— TASK DESCRIPTION —
Reproduce the whole BMC firmware text below, word for word.

— EXCERPTED TEXT —
------------------------------------------------------------------------

The names of the individual files are listed below. They are organized in blocks (that’s what I call them), and apparently by function. Get the latest BMC firmware (30/6/2009, v1.83, A10) and apply my program to retrieve the individual files.

  • block 0 (code, big files):
    • BB.FLC
    • OB.FLC
    • ID.FLC
    • OEM_DEF.FLC
  • block 1 (*_BB files):
    • SD_BB.FLC
    • FI_BB.FLC
    • TOC_BB.FLC
    • IO_BB.FLC
    • IS_BB.FLC
    • OEM_BB.FLC
  • block 2 (*_K_C files):
    • SD_K_C.FLC
    • FI_K_C.FLC
    • TOC_K_C.FLC
    • IO_K_C.FLC
    • IS_K_C.FLC
    • OEM_K_C.FLC

The BMC seems to be little-endian (makes only sense I guess). I’ve scanned the different files for appearances of the threshold values (900 and 2025/0x07e9 and 0×0384 in int and 0×6144000 in float). No avail. Darn. Either I am doing something wrong or the thesholds are not hard-coded in the firmware (I had my hopes up when I saw the OEM_DEF.FLC file, which actually contains the default BMC password and the like). Maybe the thresholds are stored in the configuration flash after all – only how can we access it?

------------------------------------------------------------------------

— RAW DATA —
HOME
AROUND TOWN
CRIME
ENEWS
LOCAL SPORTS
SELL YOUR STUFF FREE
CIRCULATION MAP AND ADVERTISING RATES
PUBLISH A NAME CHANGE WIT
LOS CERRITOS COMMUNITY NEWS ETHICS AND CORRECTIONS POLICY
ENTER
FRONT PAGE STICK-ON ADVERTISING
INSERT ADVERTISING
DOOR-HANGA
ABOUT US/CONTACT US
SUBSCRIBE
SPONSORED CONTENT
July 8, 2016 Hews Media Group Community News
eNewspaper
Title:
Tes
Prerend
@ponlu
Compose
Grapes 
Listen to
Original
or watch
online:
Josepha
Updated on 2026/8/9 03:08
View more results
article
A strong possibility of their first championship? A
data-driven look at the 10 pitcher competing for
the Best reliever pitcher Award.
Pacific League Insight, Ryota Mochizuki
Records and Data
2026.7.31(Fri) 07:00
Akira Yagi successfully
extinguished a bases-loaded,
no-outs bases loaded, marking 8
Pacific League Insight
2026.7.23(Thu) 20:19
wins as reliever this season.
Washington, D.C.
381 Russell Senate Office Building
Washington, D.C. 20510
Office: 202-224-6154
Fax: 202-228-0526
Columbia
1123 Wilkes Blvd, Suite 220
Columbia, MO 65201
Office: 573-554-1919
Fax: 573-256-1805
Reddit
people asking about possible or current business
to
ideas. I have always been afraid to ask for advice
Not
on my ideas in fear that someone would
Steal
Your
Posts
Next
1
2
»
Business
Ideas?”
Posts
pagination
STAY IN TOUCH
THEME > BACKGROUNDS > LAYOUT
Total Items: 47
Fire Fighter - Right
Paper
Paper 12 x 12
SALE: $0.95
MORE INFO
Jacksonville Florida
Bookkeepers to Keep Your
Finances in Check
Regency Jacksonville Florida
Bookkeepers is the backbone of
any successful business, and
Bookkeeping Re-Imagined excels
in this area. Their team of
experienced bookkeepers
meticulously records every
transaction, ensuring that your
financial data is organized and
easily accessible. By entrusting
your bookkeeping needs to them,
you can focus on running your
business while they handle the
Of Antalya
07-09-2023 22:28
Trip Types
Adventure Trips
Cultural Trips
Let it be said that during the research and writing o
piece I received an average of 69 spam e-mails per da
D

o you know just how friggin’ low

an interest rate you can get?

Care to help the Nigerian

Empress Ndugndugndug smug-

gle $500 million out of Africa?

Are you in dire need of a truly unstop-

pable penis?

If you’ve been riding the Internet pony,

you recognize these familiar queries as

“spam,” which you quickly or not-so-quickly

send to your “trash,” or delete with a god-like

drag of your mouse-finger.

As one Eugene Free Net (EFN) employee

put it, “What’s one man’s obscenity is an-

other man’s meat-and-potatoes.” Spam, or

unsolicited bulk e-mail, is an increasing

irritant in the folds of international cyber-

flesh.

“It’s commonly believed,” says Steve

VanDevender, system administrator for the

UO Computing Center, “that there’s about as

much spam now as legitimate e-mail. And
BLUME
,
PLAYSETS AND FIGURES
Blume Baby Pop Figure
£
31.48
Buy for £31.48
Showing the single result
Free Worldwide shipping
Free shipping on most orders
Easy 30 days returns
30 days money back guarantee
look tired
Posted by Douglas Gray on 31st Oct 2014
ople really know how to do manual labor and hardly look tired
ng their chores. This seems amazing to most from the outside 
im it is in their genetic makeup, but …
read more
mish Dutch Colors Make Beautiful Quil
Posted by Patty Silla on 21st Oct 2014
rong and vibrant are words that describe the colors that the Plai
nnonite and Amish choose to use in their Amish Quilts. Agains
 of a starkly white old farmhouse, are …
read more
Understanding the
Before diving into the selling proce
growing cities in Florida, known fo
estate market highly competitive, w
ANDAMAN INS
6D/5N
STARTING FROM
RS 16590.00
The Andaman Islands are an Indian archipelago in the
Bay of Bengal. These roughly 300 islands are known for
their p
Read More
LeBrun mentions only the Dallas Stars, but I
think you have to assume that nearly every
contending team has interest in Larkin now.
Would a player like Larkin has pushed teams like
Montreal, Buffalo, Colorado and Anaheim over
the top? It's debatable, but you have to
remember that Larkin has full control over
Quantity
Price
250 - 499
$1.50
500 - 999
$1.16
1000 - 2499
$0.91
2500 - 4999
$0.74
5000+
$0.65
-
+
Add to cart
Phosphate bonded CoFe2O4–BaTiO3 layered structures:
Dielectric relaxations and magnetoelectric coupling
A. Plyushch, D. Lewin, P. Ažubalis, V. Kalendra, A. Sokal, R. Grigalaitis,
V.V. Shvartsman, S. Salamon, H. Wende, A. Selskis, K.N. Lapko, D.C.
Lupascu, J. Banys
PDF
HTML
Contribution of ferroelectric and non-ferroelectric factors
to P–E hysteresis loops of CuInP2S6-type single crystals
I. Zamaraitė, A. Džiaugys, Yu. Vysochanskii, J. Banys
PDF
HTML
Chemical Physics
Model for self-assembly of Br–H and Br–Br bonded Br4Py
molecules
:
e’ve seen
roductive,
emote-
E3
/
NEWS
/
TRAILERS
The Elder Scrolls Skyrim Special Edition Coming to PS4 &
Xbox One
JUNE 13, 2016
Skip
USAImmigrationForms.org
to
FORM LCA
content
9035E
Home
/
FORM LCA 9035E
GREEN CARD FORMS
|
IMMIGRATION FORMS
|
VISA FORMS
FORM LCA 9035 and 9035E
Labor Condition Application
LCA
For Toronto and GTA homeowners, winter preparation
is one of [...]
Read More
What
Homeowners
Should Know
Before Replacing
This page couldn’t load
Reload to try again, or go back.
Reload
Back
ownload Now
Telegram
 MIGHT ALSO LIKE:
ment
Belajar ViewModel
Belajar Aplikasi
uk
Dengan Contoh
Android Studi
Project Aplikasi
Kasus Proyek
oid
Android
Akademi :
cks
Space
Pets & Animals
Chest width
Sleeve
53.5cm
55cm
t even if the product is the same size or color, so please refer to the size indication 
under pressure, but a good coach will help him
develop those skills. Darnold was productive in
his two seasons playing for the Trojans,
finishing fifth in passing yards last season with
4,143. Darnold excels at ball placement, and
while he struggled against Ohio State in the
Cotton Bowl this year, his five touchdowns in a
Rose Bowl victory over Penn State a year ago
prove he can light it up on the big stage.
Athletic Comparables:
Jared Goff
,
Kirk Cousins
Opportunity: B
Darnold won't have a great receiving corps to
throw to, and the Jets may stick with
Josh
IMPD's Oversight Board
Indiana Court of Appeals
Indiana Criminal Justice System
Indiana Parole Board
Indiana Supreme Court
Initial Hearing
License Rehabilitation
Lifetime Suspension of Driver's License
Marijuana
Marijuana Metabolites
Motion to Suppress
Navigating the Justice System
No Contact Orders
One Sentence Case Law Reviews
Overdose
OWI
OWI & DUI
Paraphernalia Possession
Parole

------------------------------------------------------------------------

— EXERCISE RESULT —
The names of the individual files are listed below. They are organized in blocks (that’s what I call them), and apparently by function. Get the latest BMC firmware (30/6/2009, v1.83, A10) and apply my program to retrieve the individual files.

  • block 0 (code, big files):
    • BB.FLC
    • OB.FLC
    • ID.FLC
    • OEM_DEF.FLC
  • block 1 (*_BB files):
    • SD_BB.FLC
    • FI_BB.FLC
    • TOC_BB.FLC
    • IO_BB.FLC
    • IS_BB.FLC
    • OEM_BB.FLC
  • block 2 (*_K_C files):
    • SD_K_C.FLC
    • FI_K_C.FLC
    • TOC_K_C.FLC
    • IO_K_C.FLC
    • IS_K_C.FLC
    • OEM_K_C.FLC

The BMC seems to be little-endian (makes only sense I guess). I’ve scanned the different files for appearances of the threshold values (900 and 2025/0x07e9 and 0×0384 in int and 0×6144000 in float). No avail. Darn. Either I am doing something wrong or the thesholds are not hard-coded in the firmware (I had my hopes up when I saw the OEM_DEF.FLC file, which actually contains the default BMC password and the like). Maybe the thresholds are stored in the configuration flash after all – only how can we access it?